### ABOUT THIS TASK
A word-for-word restatement of the full listing is required.

### GIVEN RECORDS
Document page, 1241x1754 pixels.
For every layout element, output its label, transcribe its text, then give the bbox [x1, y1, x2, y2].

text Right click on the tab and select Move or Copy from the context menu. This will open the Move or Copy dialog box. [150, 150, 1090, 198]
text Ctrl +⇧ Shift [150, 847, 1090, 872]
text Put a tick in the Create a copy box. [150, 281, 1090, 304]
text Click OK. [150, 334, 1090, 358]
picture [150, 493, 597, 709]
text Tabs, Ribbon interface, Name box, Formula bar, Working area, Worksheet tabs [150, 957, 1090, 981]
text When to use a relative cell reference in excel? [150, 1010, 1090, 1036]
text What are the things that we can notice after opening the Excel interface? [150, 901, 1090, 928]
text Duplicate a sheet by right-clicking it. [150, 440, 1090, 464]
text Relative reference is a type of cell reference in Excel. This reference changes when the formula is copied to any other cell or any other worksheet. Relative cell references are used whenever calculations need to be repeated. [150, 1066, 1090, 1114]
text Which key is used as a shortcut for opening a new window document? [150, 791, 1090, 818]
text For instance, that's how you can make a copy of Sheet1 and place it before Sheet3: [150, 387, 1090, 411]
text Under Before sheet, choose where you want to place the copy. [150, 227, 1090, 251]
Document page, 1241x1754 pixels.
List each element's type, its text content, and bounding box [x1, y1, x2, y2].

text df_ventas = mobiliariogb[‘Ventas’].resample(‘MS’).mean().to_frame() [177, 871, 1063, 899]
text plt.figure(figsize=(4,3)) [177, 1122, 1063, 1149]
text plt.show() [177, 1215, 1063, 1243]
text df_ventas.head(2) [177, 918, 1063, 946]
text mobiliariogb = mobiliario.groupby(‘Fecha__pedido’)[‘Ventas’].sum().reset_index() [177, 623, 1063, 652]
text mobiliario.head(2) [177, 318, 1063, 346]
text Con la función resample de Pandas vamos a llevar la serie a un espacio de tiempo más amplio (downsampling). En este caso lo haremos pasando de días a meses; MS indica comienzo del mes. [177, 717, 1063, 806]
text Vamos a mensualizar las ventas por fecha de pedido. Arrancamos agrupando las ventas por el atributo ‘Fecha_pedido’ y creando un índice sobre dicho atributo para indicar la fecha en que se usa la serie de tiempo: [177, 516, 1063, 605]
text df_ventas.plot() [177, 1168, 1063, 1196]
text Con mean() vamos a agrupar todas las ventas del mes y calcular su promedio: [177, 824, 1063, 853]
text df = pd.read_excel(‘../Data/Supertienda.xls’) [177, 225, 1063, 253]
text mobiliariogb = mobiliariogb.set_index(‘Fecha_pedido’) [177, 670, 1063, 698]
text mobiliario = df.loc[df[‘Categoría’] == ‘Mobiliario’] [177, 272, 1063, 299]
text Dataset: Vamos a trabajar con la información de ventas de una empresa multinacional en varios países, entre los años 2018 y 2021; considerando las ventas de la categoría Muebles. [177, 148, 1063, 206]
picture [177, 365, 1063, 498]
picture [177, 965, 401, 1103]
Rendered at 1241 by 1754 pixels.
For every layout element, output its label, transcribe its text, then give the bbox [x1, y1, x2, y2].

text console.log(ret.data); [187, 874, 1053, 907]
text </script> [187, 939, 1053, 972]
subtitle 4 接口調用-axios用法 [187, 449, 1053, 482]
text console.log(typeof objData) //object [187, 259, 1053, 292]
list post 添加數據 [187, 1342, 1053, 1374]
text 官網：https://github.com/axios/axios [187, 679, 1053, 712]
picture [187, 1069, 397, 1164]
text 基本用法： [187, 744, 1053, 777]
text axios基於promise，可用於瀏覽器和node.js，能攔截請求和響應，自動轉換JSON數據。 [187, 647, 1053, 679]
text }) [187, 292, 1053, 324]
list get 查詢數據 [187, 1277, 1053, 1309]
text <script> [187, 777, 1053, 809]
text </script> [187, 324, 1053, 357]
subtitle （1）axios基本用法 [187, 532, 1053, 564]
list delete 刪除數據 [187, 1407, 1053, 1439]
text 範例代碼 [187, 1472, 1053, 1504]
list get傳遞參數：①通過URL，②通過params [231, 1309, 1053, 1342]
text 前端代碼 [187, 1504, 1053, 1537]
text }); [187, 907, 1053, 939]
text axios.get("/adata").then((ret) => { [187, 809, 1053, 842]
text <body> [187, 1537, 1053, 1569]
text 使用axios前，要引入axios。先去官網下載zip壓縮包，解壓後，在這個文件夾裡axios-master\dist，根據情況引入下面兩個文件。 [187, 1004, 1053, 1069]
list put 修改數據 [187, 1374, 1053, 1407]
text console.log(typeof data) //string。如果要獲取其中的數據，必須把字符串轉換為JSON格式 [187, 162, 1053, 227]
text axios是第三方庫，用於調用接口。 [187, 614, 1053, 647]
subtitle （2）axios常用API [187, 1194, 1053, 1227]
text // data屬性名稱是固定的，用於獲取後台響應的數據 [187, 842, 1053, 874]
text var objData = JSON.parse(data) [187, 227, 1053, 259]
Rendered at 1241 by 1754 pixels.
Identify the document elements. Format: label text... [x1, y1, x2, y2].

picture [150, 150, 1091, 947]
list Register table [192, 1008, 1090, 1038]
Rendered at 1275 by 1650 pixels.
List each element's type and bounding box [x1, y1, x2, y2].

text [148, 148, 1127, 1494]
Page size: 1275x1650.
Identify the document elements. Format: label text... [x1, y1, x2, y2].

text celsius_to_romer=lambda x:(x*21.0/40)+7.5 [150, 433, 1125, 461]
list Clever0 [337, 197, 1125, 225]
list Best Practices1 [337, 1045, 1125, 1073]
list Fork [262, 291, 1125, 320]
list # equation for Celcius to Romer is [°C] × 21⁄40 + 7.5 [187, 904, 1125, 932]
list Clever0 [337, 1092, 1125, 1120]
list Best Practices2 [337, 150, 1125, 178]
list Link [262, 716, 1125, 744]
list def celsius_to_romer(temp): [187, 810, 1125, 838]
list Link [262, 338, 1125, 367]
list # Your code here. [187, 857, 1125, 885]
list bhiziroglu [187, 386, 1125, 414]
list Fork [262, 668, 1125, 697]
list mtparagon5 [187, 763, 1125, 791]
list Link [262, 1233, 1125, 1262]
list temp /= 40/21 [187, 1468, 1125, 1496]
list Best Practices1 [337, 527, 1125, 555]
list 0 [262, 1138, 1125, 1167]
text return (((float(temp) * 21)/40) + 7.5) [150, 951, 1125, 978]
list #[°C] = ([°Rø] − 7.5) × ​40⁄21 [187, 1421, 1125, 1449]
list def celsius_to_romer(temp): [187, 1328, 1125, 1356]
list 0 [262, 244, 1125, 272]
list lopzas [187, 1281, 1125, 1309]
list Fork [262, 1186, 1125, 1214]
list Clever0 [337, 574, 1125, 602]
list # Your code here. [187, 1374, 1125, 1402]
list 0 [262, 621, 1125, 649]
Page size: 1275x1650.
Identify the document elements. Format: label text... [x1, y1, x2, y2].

### WRITTEN SOLUTION
Document page, 1241x1754 pixels.
For every layout element, output its label, transcribe its text, then give the bbox [x1, y1, x2, y2].

text Right click on the tab and select Move or Copy from the context menu. This will open the Move or Copy dialog box. [150, 150, 1090, 198]
text Ctrl +⇧ Shift [150, 847, 1090, 872]
text Put a tick in the Create a copy box. [150, 281, 1090, 304]
text Click OK. [150, 334, 1090, 358]
picture [150, 493, 597, 709]
text Tabs, Ribbon interface, Name box, Formula bar, Working area, Worksheet tabs [150, 957, 1090, 981]
text When to use a relative cell reference in excel? [150, 1010, 1090, 1036]
text What are the things that we can notice after opening the Excel interface? [150, 901, 1090, 928]
text Duplicate a sheet by right-clicking it. [150, 440, 1090, 464]
text Relative reference is a type of cell reference in Excel. This reference changes when the formula is copied to any other cell or any other worksheet. Relative cell references are used whenever calculations need to be repeated. [150, 1066, 1090, 1114]
text Which key is used as a shortcut for opening a new window document? [150, 791, 1090, 818]
text For instance, that's how you can make a copy of Sheet1 and place it before Sheet3: [150, 387, 1090, 411]
text Under Before sheet, choose where you want to place the copy. [150, 227, 1090, 251]
Document page, 1241x1754 pixels.
List each element's type, its text content, and bounding box [x1, y1, x2, y2].

text df_ventas = mobiliariogb[‘Ventas’].resample(‘MS’).mean().to_frame() [177, 871, 1063, 899]
text plt.figure(figsize=(4,3)) [177, 1122, 1063, 1149]
text plt.show() [177, 1215, 1063, 1243]
text df_ventas.head(2) [177, 918, 1063, 946]
text mobiliariogb = mobiliario.groupby(‘Fecha__pedido’)[‘Ventas’].sum().reset_index() [177, 623, 1063, 652]
text mobiliario.head(2) [177, 318, 1063, 346]
text Con la función resample de Pandas vamos a llevar la serie a un espacio de tiempo más amplio (downsampling). En este caso lo haremos pasando de días a meses; MS indica comienzo del mes. [177, 717, 1063, 806]
text Vamos a mensualizar las ventas por fecha de pedido. Arrancamos agrupando las ventas por el atributo ‘Fecha_pedido’ y creando un índice sobre dicho atributo para indicar la fecha en que se usa la serie de tiempo: [177, 516, 1063, 605]
text df_ventas.plot() [177, 1168, 1063, 1196]
text Con mean() vamos a agrupar todas las ventas del mes y calcular su promedio: [177, 824, 1063, 853]
text df = pd.read_excel(‘../Data/Supertienda.xls’) [177, 225, 1063, 253]
text mobiliariogb = mobiliariogb.set_index(‘Fecha_pedido’) [177, 670, 1063, 698]
text mobiliario = df.loc[df[‘Categoría’] == ‘Mobiliario’] [177, 272, 1063, 299]
text Dataset: Vamos a trabajar con la información de ventas de una empresa multinacional en varios países, entre los años 2018 y 2021; considerando las ventas de la categoría Muebles. [177, 148, 1063, 206]
picture [177, 365, 1063, 498]
picture [177, 965, 401, 1103]
Rendered at 1241 by 1754 pixels.
For every layout element, output its label, transcribe its text, then give the bbox [x1, y1, x2, y2].

text console.log(ret.data); [187, 874, 1053, 907]
text </script> [187, 939, 1053, 972]
subtitle 4 接口調用-axios用法 [187, 449, 1053, 482]
text console.log(typeof objData) //object [187, 259, 1053, 292]
list post 添加數據 [187, 1342, 1053, 1374]
text 官網：https://github.com/axios/axios [187, 679, 1053, 712]
picture [187, 1069, 397, 1164]
text 基本用法： [187, 744, 1053, 777]
text axios基於promise，可用於瀏覽器和node.js，能攔截請求和響應，自動轉換JSON數據。 [187, 647, 1053, 679]
text }) [187, 292, 1053, 324]
list get 查詢數據 [187, 1277, 1053, 1309]
text <script> [187, 777, 1053, 809]
text </script> [187, 324, 1053, 357]
subtitle （1）axios基本用法 [187, 532, 1053, 564]
list delete 刪除數據 [187, 1407, 1053, 1439]
text 範例代碼 [187, 1472, 1053, 1504]
list get傳遞參數：①通過URL，②通過params [231, 1309, 1053, 1342]
text 前端代碼 [187, 1504, 1053, 1537]
text }); [187, 907, 1053, 939]
text axios.get("/adata").then((ret) => { [187, 809, 1053, 842]
text <body> [187, 1537, 1053, 1569]
text 使用axios前，要引入axios。先去官網下載zip壓縮包，解壓後，在這個文件夾裡axios-master\dist，根據情況引入下面兩個文件。 [187, 1004, 1053, 1069]
list put 修改數據 [187, 1374, 1053, 1407]
text console.log(typeof data) //string。如果要獲取其中的數據，必須把字符串轉換為JSON格式 [187, 162, 1053, 227]
text axios是第三方庫，用於調用接口。 [187, 614, 1053, 647]
subtitle （2）axios常用API [187, 1194, 1053, 1227]
text // data屬性名稱是固定的，用於獲取後台響應的數據 [187, 842, 1053, 874]
text var objData = JSON.parse(data) [187, 227, 1053, 259]
Rendered at 1241 by 1754 pixels.
Identify the document elements. Format: label text... [x1, y1, x2, y2].

picture [150, 150, 1091, 947]
list Register table [192, 1008, 1090, 1038]
Rendered at 1275 by 1650 pixels.
List each element's type and bounding box [x1, y1, x2, y2].

text [148, 148, 1127, 1494]
Page size: 1275x1650.
Identify the document elements. Format: label text... [x1, y1, x2, y2].

text celsius_to_romer=lambda x:(x*21.0/40)+7.5 [150, 433, 1125, 461]
list Clever0 [337, 197, 1125, 225]
list Best Practices1 [337, 1045, 1125, 1073]
list Fork [262, 291, 1125, 320]
list # equation for Celcius to Romer is [°C] × 21⁄40 + 7.5 [187, 904, 1125, 932]
list Clever0 [337, 1092, 1125, 1120]
list Best Practices2 [337, 150, 1125, 178]
list Link [262, 716, 1125, 744]
list def celsius_to_romer(temp): [187, 810, 1125, 838]
list Link [262, 338, 1125, 367]
list # Your code here. [187, 857, 1125, 885]
list bhiziroglu [187, 386, 1125, 414]
list Fork [262, 668, 1125, 697]
list mtparagon5 [187, 763, 1125, 791]
list Link [262, 1233, 1125, 1262]
list temp /= 40/21 [187, 1468, 1125, 1496]
list Best Practices1 [337, 527, 1125, 555]
list 0 [262, 1138, 1125, 1167]
text return (((float(temp) * 21)/40) + 7.5) [150, 951, 1125, 978]
list #[°C] = ([°Rø] − 7.5) × ​40⁄21 [187, 1421, 1125, 1449]
list def celsius_to_romer(temp): [187, 1328, 1125, 1356]
list 0 [262, 244, 1125, 272]
list lopzas [187, 1281, 1125, 1309]
list Fork [262, 1186, 1125, 1214]
list Clever0 [337, 574, 1125, 602]
list # Your code here. [187, 1374, 1125, 1402]
list 0 [262, 621, 1125, 649]
Page size: 1275x1650.
Identify the document elements. Format: label text... [x1, y1, x2, y2].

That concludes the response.